Les clauses sociales liées aux accords de libre-échange se divisent en deux grandes catégories: l’approche promotionnelle et l’approche conditionnelle. La première, adoptée notamment par l’Union européenne, est fondée sur  la coopération et l’arbitrage pour faire respecter les droits des travailleurs et les conventions de l’OIT, plutôt que sur un mécanisme de sanction. La seconde est conforme au modèle nord-américain (États-Unis et Canada) dans lequel le non respect des clauses entraîne des conséquences plus fortes, notamment le recours à des sanctions commerciales et financières afin d’honorer les obligations vis-à-vis des droits des travailleurs. Le colloque permettra de se pencher sur les apports et les limites des deux modèles.

Système de préférences

Le deuxième axe du colloque sera consacré à la question du système généralisé des préférences (SGP), lequel consiste à offrir des grilles préférentielles de tarifs douaniers aux pays en développement, ainsi qu’aux lois interdisant les importations de marchandises qui incorporent du travail forcé. «Depuis 1984, les États-Unis ont rendu l’accès à leur SGP conditionnel au respect des droits des travailleurs reconnus internationalement, rappelle le chercheur. Quant à l’Union européenne, elle a instauré en 1998 un SGP à deux vitesses: des baisses de tarifs douaniers pour tous les pays en développement et des baisses plus importantes encore pour les pays qui respectent les droits fondamentaux des travailleurs, tels que définis par l’OIT.

Est-ce que les tous les accords commerciaux, qu’il s’agisse de l’Accord États-Unis-Canada-Mexique ou du Partenariat transpacifique, se valent en matière de progrès social? «Dans un contexte de  mobilisation des organisations de la société civile en faveur des droits sociaux, les modèles sont  devenus  plus exigeants, surtout en ce qui concerne les leviers visant à faire respecter ces droits, observe Sylvain Zini. Ceux qui conçoivent les politiques commerciales sont conscients de la méfiance des populations à l’égard de la mondialisation et de ses impacts politiques, électoraux notamment, d’où l’idée d’avoir des mécanismes plus contraignants pour limiter les effets négatifs de ladite mondialisation.»

Le rôle de l’OIT

Les participants au colloque discuteront de l’influence exercée par l’OIT  sur la gouvernance globale du travail. Après avoir connu une période difficile au tournant des années 1990, l’OIT a cherché à participer à la définition des règles sociales de la mondialisation. «L’OIT demeure le référent en matière de droit international du travail et joue un rôle important pour en définir les normes, affirme le chercheur. Elle est aussi très active dans le domaine de la coopération internationale et aide les pays en développement dans l’élaboration de codes du travail et dans la mise en œuvre d’un régime d’inspection du travail.»

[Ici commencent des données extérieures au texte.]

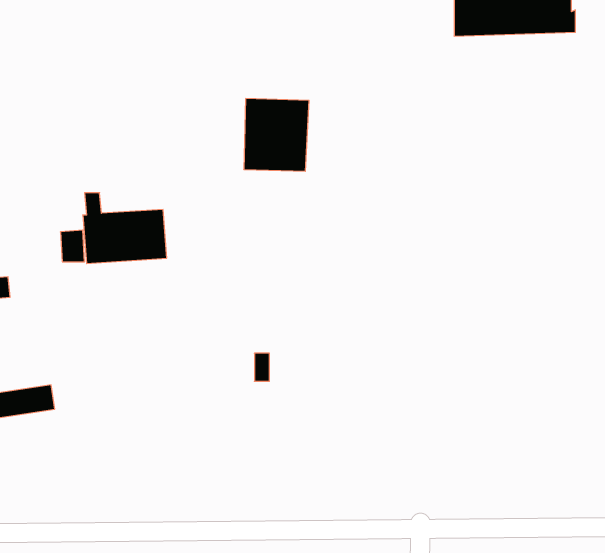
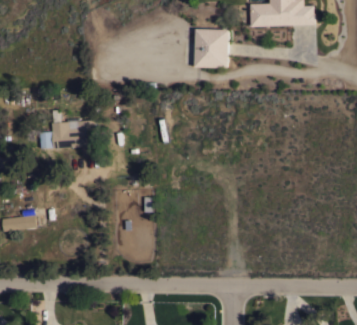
building: [244,99,309,171] -> [194,29,229,68]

Sylvain Zini croit que les chapitres des accords commerciaux traitant des questions sociales ainsi que l’introduction d’obligations en matière de travail dans les systèmes généralisés des préférences et l’interdiction des importations incorporant du travail forcé constituent des pistes intéressantes pour fonder une politique commerciale socialement responsable. «Nous sommes aujourd’hui confrontés à une alternative: soit les gouvernements utilisent les outils à leur disposition pour assurer un meilleur respect des droits sociaux, soit ils donnent primauté aux intérêts exclusivement commerciaux, remarque le chargé de cours. S’ils choisissent le deuxième option, la mondialisation pourrait être remise en question de façon encore plus virulente qu’elle ne l’est aujourd’hui.»